Copy out all the lines of the data precisely, omitting any pictures.

(Stored entries)
=== Section Start ===

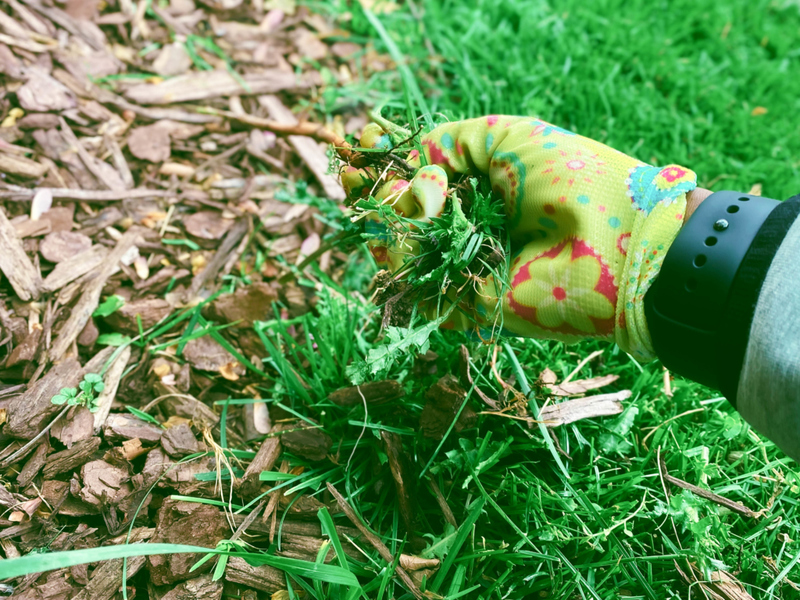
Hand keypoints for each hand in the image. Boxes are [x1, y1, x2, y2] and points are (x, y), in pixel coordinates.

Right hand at [342, 116, 697, 360]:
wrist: (621, 246)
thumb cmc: (572, 179)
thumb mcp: (509, 137)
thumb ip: (451, 143)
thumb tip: (405, 166)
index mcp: (478, 184)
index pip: (414, 176)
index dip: (382, 165)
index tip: (361, 152)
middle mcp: (467, 225)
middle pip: (397, 216)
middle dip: (372, 197)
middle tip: (355, 184)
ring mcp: (464, 264)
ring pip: (398, 252)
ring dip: (384, 229)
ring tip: (395, 210)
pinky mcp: (467, 302)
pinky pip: (416, 289)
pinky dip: (400, 265)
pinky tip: (404, 241)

=== Section End ===

▶ _TASK SOLUTION_
Hand keypoints for each hand in the image. Boxes are [x1, y1, x2, y2] and points are (x, y), in pixel coordinates.

Right hand at [342, 116, 697, 360]:
wrist: (621, 246)
thumb cmc: (572, 179)
thumb mcp: (509, 137)
thumb ip: (451, 143)
thumb tip: (405, 166)
index mcp: (478, 184)
index pip: (414, 176)
index dip: (382, 165)
index tip: (361, 152)
middle mcp: (467, 225)
middle pip: (397, 216)
middle dip: (372, 197)
middle tip: (355, 184)
ring mcp: (464, 264)
ring pip: (398, 252)
ring dip: (384, 229)
ring tip: (395, 210)
pinky mcp: (467, 302)
pinky pip: (416, 289)
pinky dip: (400, 265)
pinky tip: (404, 241)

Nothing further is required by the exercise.